[Material to process — start]
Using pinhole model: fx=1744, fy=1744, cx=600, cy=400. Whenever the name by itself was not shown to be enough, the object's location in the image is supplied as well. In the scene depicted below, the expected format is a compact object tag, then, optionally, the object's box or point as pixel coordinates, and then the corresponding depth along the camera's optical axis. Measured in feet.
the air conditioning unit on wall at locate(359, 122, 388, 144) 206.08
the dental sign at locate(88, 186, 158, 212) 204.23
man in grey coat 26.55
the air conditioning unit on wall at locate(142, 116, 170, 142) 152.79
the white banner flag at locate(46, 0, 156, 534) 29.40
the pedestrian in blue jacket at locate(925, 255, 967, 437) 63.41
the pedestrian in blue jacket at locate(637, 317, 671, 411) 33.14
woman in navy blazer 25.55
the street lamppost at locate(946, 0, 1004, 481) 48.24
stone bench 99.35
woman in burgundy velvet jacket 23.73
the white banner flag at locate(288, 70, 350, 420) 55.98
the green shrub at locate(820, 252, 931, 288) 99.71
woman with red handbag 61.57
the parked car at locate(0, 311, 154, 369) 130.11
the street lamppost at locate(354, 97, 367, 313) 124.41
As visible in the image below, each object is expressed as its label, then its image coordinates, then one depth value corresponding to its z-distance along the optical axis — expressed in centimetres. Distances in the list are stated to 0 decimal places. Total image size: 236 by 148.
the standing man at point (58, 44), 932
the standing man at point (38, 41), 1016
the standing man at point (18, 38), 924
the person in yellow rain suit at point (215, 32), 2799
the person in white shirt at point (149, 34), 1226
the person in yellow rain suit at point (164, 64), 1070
[Material to process — finish]
When the line with "the green shrub" is reached in the data above, start copying there, and copy each line exactly until the line with "the street lamppost at locate(354, 97, 367, 313)" has been copied; copy nothing else.

the green shrub at locate(820, 252, 931, 288) 99.71
woman with red handbag 61.57
the parked car at locate(0, 311, 154, 369) 130.11
the street lamppost at locate(354, 97, 367, 313) 124.41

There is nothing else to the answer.